Taiwan hasn’t recorded a locally transmitted coronavirus infection in about seven months but has been blocked from participating in a virtual gathering this week [last week as this is posted] of the WHO’s 194-member World Health Assembly because of objections from Beijing, which considers the self-ruled island part of its territory.

WHO was carefully silent on the shunning, mindful of its master’s requirements.

Never mind that the Republic of China just might have some ideas on how to control the Wuhan Virus.

This is the WHO that Joe Biden wants us to cozy up to.

This is the PRC that Joe Biden wants us to trust so.

Follow the Narrative–I Mean Science

Here’s some science—the Great Barrington Declaration.

James Freeman, in his Tuesday Wall Street Journal column, opened with this:

This week dozens of esteemed medical experts with blue-chip academic credentials published a warning about the destructive policies adopted to address Covid-19. Since the Sunday publication of this Great Barrington Declaration more than a thousand biological scientists and more than 1,500 medical practitioners have added their names to the petition.
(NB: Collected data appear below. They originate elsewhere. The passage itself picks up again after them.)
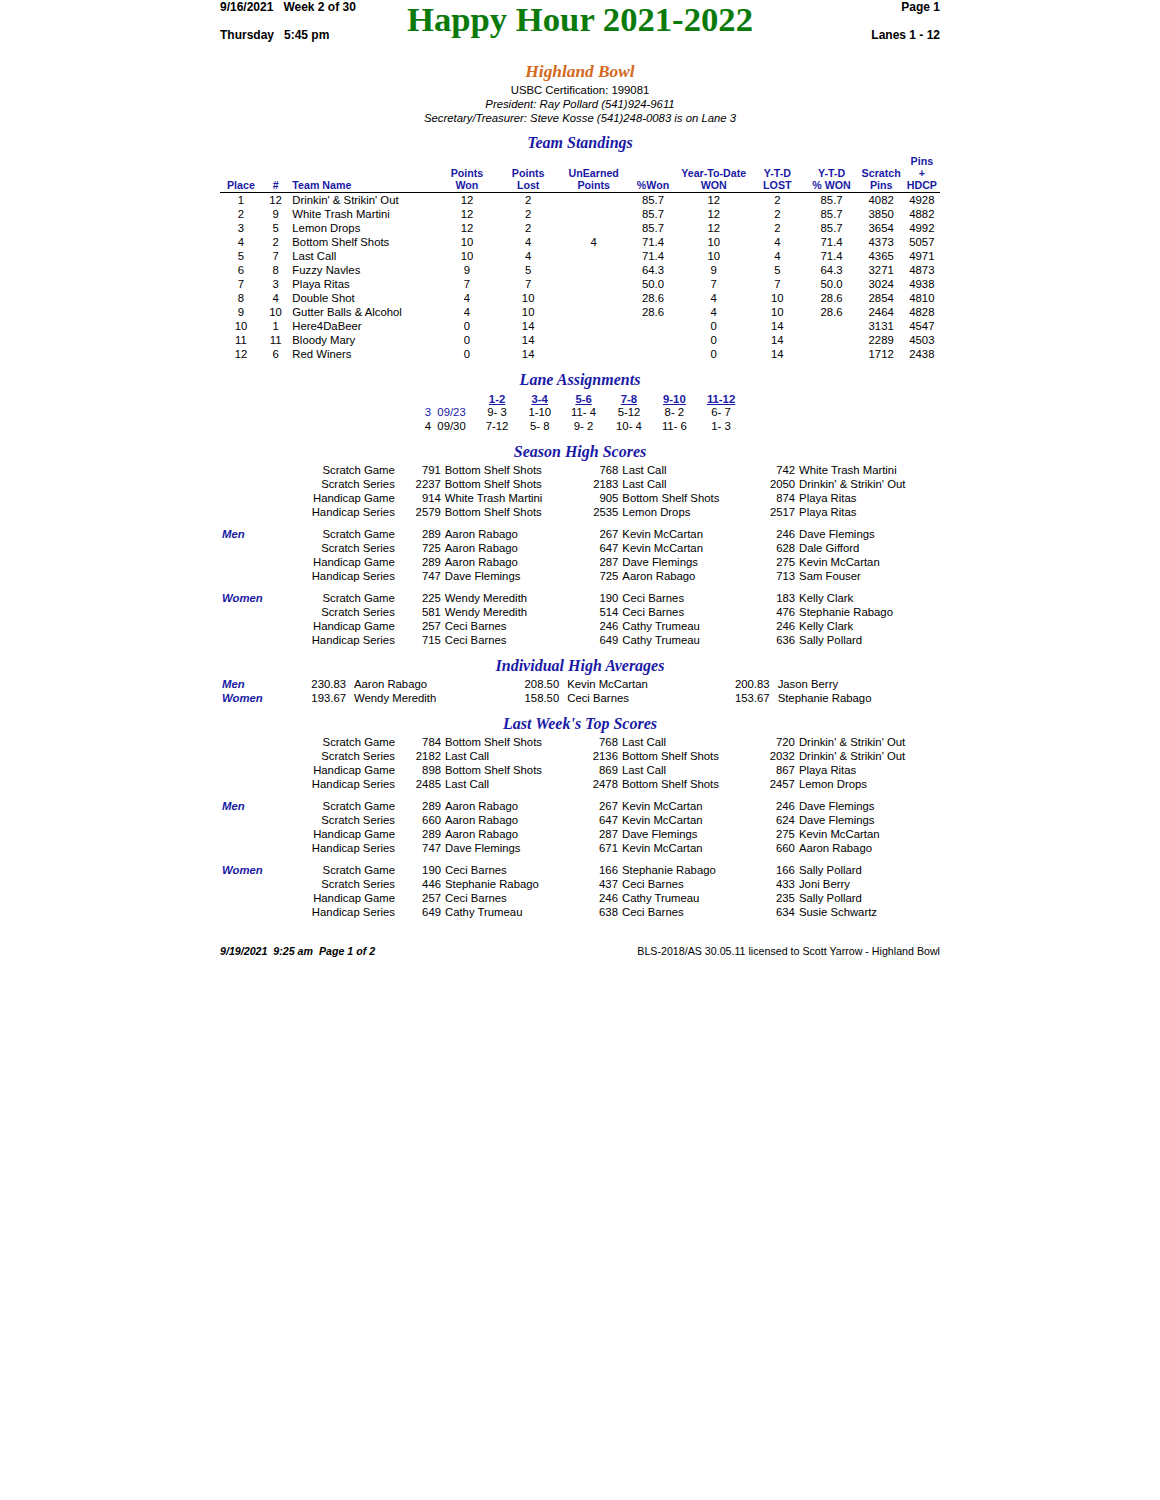9/16/2021 Week 2 of 30
Thursday 5:45 pm
Page 1
Lanes 1 - 12
Happy Hour 2021-2022
Highland Bowl
USBC Certification: 199081
President: Ray Pollard (541)924-9611
Secretary/Treasurer: Steve Kosse (541)248-0083 is on Lane 3
Team Standings
| Place | # | Team Name | Points Won | Points Lost | UnEarned Points | %Won | Year-To-Date WON | Y-T-D LOST | Y-T-D % WON | Scratch Pins | Pins + HDCP |
| --- | --- | --- | --- | --- | --- | --- | --- | --- | --- | --- | --- |
| 1 | 12 | Drinkin' & Strikin' Out | 12 | 2 | | 85.7 | 12 | 2 | 85.7 | 4082 | 4928 |
| 2 | 9 | White Trash Martini | 12 | 2 | | 85.7 | 12 | 2 | 85.7 | 3850 | 4882 |
| 3 | 5 | Lemon Drops | 12 | 2 | | 85.7 | 12 | 2 | 85.7 | 3654 | 4992 |
| 4 | 2 | Bottom Shelf Shots | 10 | 4 | 4 | 71.4 | 10 | 4 | 71.4 | 4373 | 5057 |
| 5 | 7 | Last Call | 10 | 4 | | 71.4 | 10 | 4 | 71.4 | 4365 | 4971 |
| 6 | 8 | Fuzzy Navles | 9 | 5 | | 64.3 | 9 | 5 | 64.3 | 3271 | 4873 |
| 7 | 3 | Playa Ritas | 7 | 7 | | 50.0 | 7 | 7 | 50.0 | 3024 | 4938 |
| 8 | 4 | Double Shot | 4 | 10 | | 28.6 | 4 | 10 | 28.6 | 2854 | 4810 |
| 9 | 10 | Gutter Balls & Alcohol | 4 | 10 | | 28.6 | 4 | 10 | 28.6 | 2464 | 4828 |
| 10 | 1 | Here4DaBeer | 0 | 14 | | | 0 | 14 | | 3131 | 4547 |
| 11 | 11 | Bloody Mary | 0 | 14 | | | 0 | 14 | | 2289 | 4503 |
| 12 | 6 | Red Winers | 0 | 14 | | | 0 | 14 | | 1712 | 2438 |
Lane Assignments
| | 1-2 | 3-4 | 5-6 | 7-8 | 9-10 | 11-12 |
| --- | --- | --- | --- | --- | --- | --- |
| 3 09/23 | 9- 3 | 1-10 | 11- 4 | 5-12 | 8- 2 | 6- 7 |
| 4 09/30 | 7-12 | 5- 8 | 9- 2 | 10- 4 | 11- 6 | 1- 3 |
Season High Scores
| | Scratch Game | 791 | Bottom Shelf Shots | 768 | Last Call | 742 | White Trash Martini |
| | Scratch Series | 2237 | Bottom Shelf Shots | 2183 | Last Call | 2050 | Drinkin' & Strikin' Out |
| | Handicap Game | 914 | White Trash Martini | 905 | Bottom Shelf Shots | 874 | Playa Ritas |
| | Handicap Series | 2579 | Bottom Shelf Shots | 2535 | Lemon Drops | 2517 | Playa Ritas |
| Men | Scratch Game | 289 | Aaron Rabago | 267 | Kevin McCartan | 246 | Dave Flemings |
| | Scratch Series | 725 | Aaron Rabago | 647 | Kevin McCartan | 628 | Dale Gifford |
| | Handicap Game | 289 | Aaron Rabago | 287 | Dave Flemings | 275 | Kevin McCartan |
| | Handicap Series | 747 | Dave Flemings | 725 | Aaron Rabago | 713 | Sam Fouser |
| Women | Scratch Game | 225 | Wendy Meredith | 190 | Ceci Barnes | 183 | Kelly Clark |
| | Scratch Series | 581 | Wendy Meredith | 514 | Ceci Barnes | 476 | Stephanie Rabago |
| | Handicap Game | 257 | Ceci Barnes | 246 | Cathy Trumeau | 246 | Kelly Clark |
| | Handicap Series | 715 | Ceci Barnes | 649 | Cathy Trumeau | 636 | Sally Pollard |
Individual High Averages
| Men | 230.83 | Aaron Rabago | 208.50 | Kevin McCartan | 200.83 | Jason Berry |
| Women | 193.67 | Wendy Meredith | 158.50 | Ceci Barnes | 153.67 | Stephanie Rabago |
Last Week's Top Scores
| | Scratch Game | 784 | Bottom Shelf Shots | 768 | Last Call | 720 | Drinkin' & Strikin' Out |
| | Scratch Series | 2182 | Last Call | 2136 | Bottom Shelf Shots | 2032 | Drinkin' & Strikin' Out |
| | Handicap Game | 898 | Bottom Shelf Shots | 869 | Last Call | 867 | Playa Ritas |
| | Handicap Series | 2485 | Last Call | 2478 | Bottom Shelf Shots | 2457 | Lemon Drops |
| Men | Scratch Game | 289 | Aaron Rabago | 267 | Kevin McCartan | 246 | Dave Flemings |
| | Scratch Series | 660 | Aaron Rabago | 647 | Kevin McCartan | 624 | Dave Flemings |
| | Handicap Game | 289 | Aaron Rabago | 287 | Dave Flemings | 275 | Kevin McCartan |
| | Handicap Series | 747 | Dave Flemings | 671 | Kevin McCartan | 660 | Aaron Rabago |
| Women | Scratch Game | 190 | Ceci Barnes | 166 | Stephanie Rabago | 166 | Sally Pollard |
| | Scratch Series | 446 | Stephanie Rabago | 437 | Ceci Barnes | 433 | Joni Berry |
| | Handicap Game | 257 | Ceci Barnes | 246 | Cathy Trumeau | 235 | Sally Pollard |
| | Handicap Series | 649 | Cathy Trumeau | 638 | Ceci Barnes | 634 | Susie Schwartz |
9/19/2021 9:25 am Page 1 of 2 BLS-2018/AS 30.05.11 licensed to Scott Yarrow - Highland Bowl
Yet it’s been almost entirely ignored by the media outlets that spend much of their days presenting themselves as obedient to science.

The declaration says this, in part:

Current lockdown policies are producing devastating effects on short and long-term public health. The results (to name a few) include lower childhood vaccination rates, worsening cardiovascular disease outcomes, fewer cancer screenings, and deteriorating mental health—leading to greater excess mortality in years to come, with the working class and younger members of society carrying the heaviest burden. Keeping students out of school is a grave injustice.
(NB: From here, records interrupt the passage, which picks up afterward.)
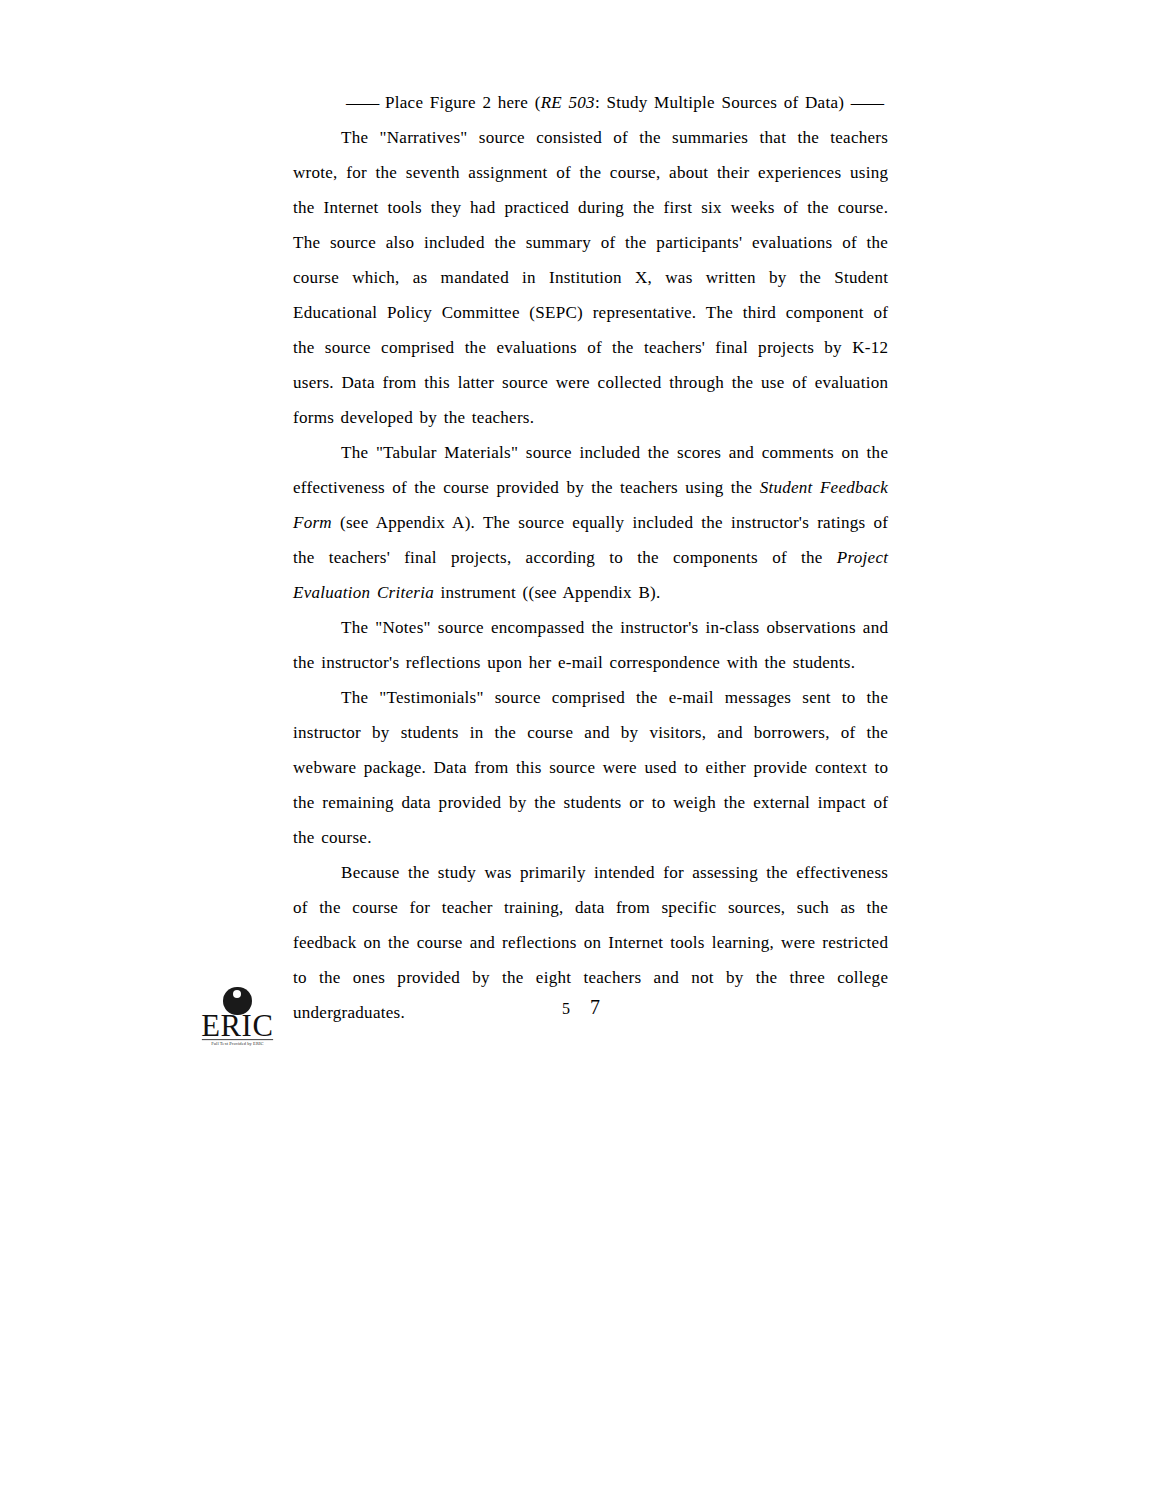—— Place Figure 2 here (RE 503: Study Multiple Sources of Data) ——
The "Narratives" source consisted of the summaries that the teachers wrote, for the seventh assignment of the course, about their experiences using the Internet tools they had practiced during the first six weeks of the course. The source also included the summary of the participants' evaluations of the course which, as mandated in Institution X, was written by the Student Educational Policy Committee (SEPC) representative. The third component of the source comprised the evaluations of the teachers' final projects by K-12 users. Data from this latter source were collected through the use of evaluation forms developed by the teachers.
The "Tabular Materials" source included the scores and comments on the effectiveness of the course provided by the teachers using the Student Feedback Form (see Appendix A). The source equally included the instructor's ratings of the teachers' final projects, according to the components of the Project Evaluation Criteria instrument ((see Appendix B).
The "Notes" source encompassed the instructor's in-class observations and the instructor's reflections upon her e-mail correspondence with the students.
The "Testimonials" source comprised the e-mail messages sent to the instructor by students in the course and by visitors, and borrowers, of the webware package. Data from this source were used to either provide context to the remaining data provided by the students or to weigh the external impact of the course.
Because the study was primarily intended for assessing the effectiveness of the course for teacher training, data from specific sources, such as the feedback on the course and reflections on Internet tools learning, were restricted to the ones provided by the eight teachers and not by the three college undergraduates.
ERIC
Full Text Provided by ERIC
5 7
The declaration closes with its recommendation for how we should deal with the virus [emphasis added].

Adopting measures to protect the vulnerable should be the central aim of public health responses to COVID-19. By way of example, nursing homes should use staff with acquired immunity and perform frequent PCR testing of other staff and all visitors. Staff rotation should be minimized. Retired people living at home should have groceries and other essentials delivered to their home.  …
Those who are not vulnerable should immediately be allowed to resume life as normal. Simple hygiene measures, such as hand washing and staying home when sick should be practiced by everyone to reduce the herd immunity threshold. Schools and universities should be open for in-person teaching. Extracurricular activities, such as sports, should be resumed. Young low-risk adults should work normally, rather than from home. Restaurants and other businesses should open. Arts, music, sport and other cultural activities should resume. People who are more at risk may participate if they wish….

Of course the Great Barrington Declaration and its Focused Protection proposal have been ignored by the media outlets. They’re also being ignored by Progressive-Democrats everywhere from Biden, Pelosi, and Schumer on down.

The Great Barrington Declaration is the wrong science to follow; it’s too politically inconvenient to settled narrative.

Likelihoods

Scott Gottlieb and Yuval Levin had an uproar in their knickers in their Sunday op-ed in The Wall Street Journal.

The two center their piece on the failure of President Donald Trump, et al., to take precautions satisfactory to Gottlieb and Levin to minimize their chances of getting the Wuhan Virus. The money quote in their piece, though—from my perspective—is this:

For months, some of them condoned nonchalance about the virus, mocking precautions such as wearing masks as marks of weakness and dismissing public-health concerns as overwrought.

Disregard the distorted characterization of the behavior of “some of them;” what Gottlieb and Levin ignore of those “months” is the empirical demonstration of the low likelihood of getting a Wuhan Virus infection serious enough to be noticed, even in a high-contact, high traffic, high-interaction environment.

On second thought, accept their mischaracterization: that nonchalance emphasizes the low likelihood.